死刑にも戦争にも暴力にも反対で、できるだけのことを今ここからしたい。そのためにまず自分が加害者的な面を見直すこと。エラそうな支配的なことをしないようにしたいと思う。主流秩序の上位で幸せと感じるような生き方をやめようと思う。

だから銃はとらないという。「抗戦が当然だ、一択だ、ほかに道はない、勝つまで武器は置くな」等とは言えない。 そうではなく、「一緒に逃げよう」というだろう。

主流秩序の世界も変えられないし、戦争もとめられない。それでも自分の道で生きていく。とにかく戦争は嫌だ。後の世界地図(世界の政治状況)のことなど関係ないと思う人がいてもいい。庶民に、そんなことまで変える力はない。先ずはじぶんと身近なところだ。
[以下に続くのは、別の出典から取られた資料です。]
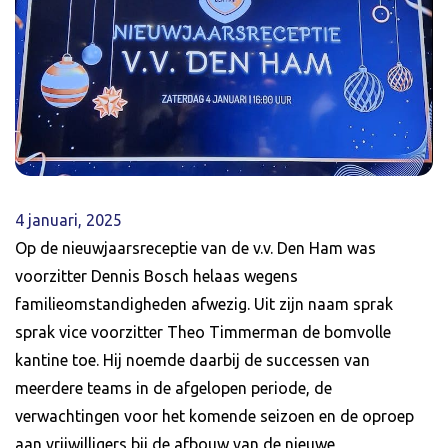
4 januari, 2025
Op de nieuwjaarsreceptie van de v.v. Den Ham was
voorzitter Dennis Bosch helaas wegens
familieomstandigheden afwezig. Uit zijn naam sprak
sprak vice voorzitter Theo Timmerman de bomvolle
kantine toe. Hij noemde daarbij de successen van
meerdere teams in de afgelopen periode, de
verwachtingen voor het komende seizoen en de oproep
aan vrijwilligers bij de afbouw van de nieuwe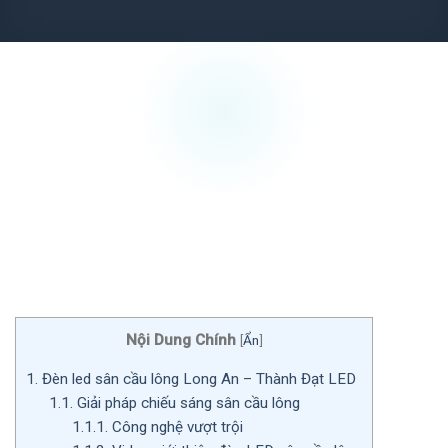
Nội Dung Chính
[
Ẩn
]
1.
Đèn led sân cầu lông Long An – Thành Đạt LED
1.1.
Giải pháp chiếu sáng sân cầu lông
1.1.1.
Công nghệ vượt trội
それを政治学者や防衛省の宣伝マンや政治家たちが、見下す。だがそんなことは関係ない。自分の道は自分で決めていくだけだ。

抗戦するしかないと息巻いている人は、命をもてあそんでいると私は感じる。正しいかどうかではなく、感覚の問題だ。

死刑制度に反対、ということとつながる。だが「死刑制度」について迷ったり考えたりしないで躊躇なく、受け入れるような人、そこまで考えていない人とは、話が合わない。
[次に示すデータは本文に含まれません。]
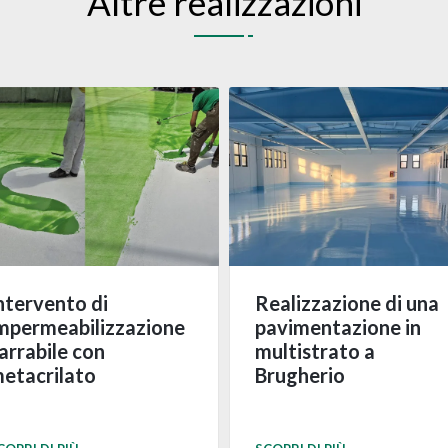
Altre realizzazioni
ntervento di
Realizzazione di una
mpermeabilizzazione
pavimentazione in
arrabile con
multistrato a
etacrilato
Brugherio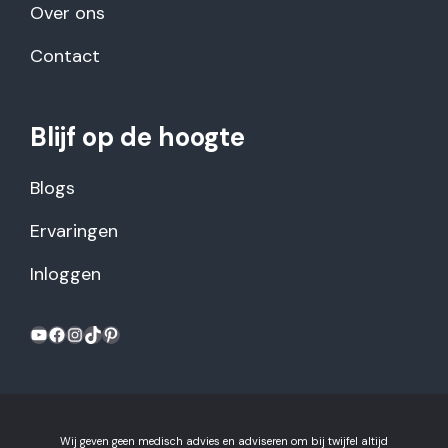
Over ons
Contact
Blijf op de hoogte
Blogs
Ervaringen
Inloggen
YouTube
Facebook
Instagram
TikTok
Pinterest
Wij geven geen medisch advies en adviseren om bij twijfel altijd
私のような異物、主流秩序への抵抗物を、嫌がる人がいる。私は、私の自由を抑圧する人と戦うだろう。でも銃・暴力は使わない。

米国の中で銃規制に反対する人もいるが私は銃規制に賛成の立場である。

トランプ支持派で銃社会肯定の人が銃を持つことは、私には鬱陶しいが、だからといって自分もいつも銃を持って対抗するかというと、それはしない。

***

ということで「どういう方針をとるかは国家の専権事項」なので他国が口出しすべきではない、などという発想自体を、私は批判しているのである。家族の中に個人の領域があるとみるのがシングル単位なので、国家(家族)を一つとみて、他国(家族以外のひと) が口を出すなというのはまさに古臭いという主張だ。私は、家族内の人権侵害に介入するように、他国の国家・社会にも、口を出す。人権侵害には口を出す。自決権だ、他国は口出すな、内政干渉だというのは、Dv加害者の思考感覚に過ぎない。自決権は、各個人にある。

誰もが、おかしなことには口を出していいのである。

犠牲者を数字でとらえるのでなく、一人から見ていくのである。為政者の視点をなぜあなたはもつのか。地面の虫の視点で生きたいと思う。